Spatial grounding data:

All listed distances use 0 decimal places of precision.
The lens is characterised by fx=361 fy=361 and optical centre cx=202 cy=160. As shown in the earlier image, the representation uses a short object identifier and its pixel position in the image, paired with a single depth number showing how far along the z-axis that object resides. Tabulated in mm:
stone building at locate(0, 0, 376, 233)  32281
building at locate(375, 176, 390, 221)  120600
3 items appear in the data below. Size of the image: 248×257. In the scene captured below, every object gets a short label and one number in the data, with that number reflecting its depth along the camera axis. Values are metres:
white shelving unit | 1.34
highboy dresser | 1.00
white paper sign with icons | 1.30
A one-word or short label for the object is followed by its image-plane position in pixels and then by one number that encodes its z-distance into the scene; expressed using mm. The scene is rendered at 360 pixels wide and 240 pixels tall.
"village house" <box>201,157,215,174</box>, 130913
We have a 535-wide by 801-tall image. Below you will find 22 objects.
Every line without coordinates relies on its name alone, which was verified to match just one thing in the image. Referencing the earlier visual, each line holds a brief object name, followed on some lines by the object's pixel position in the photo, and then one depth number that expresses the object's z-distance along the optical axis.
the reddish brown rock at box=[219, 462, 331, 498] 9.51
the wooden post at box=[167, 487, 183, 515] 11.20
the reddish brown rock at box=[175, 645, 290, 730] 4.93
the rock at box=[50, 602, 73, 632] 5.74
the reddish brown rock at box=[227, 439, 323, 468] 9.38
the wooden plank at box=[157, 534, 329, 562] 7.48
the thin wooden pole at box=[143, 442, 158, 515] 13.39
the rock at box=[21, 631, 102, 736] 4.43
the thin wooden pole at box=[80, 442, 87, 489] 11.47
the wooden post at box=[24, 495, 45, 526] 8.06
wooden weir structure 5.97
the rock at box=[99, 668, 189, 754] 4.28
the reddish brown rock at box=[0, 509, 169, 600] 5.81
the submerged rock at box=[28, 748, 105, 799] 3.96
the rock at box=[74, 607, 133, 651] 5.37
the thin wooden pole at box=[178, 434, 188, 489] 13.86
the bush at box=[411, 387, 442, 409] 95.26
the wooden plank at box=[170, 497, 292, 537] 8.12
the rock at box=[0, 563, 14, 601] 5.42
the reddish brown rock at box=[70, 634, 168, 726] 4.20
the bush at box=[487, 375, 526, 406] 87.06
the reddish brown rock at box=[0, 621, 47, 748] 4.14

▸ ASSIGNMENT
Search the entries above for lines containing the word "post", and copy each one.

▸ ANSWER BELOW
the wooden post at box=[167, 487, 183, 515] 11.20
the wooden post at box=[24, 495, 45, 526] 8.06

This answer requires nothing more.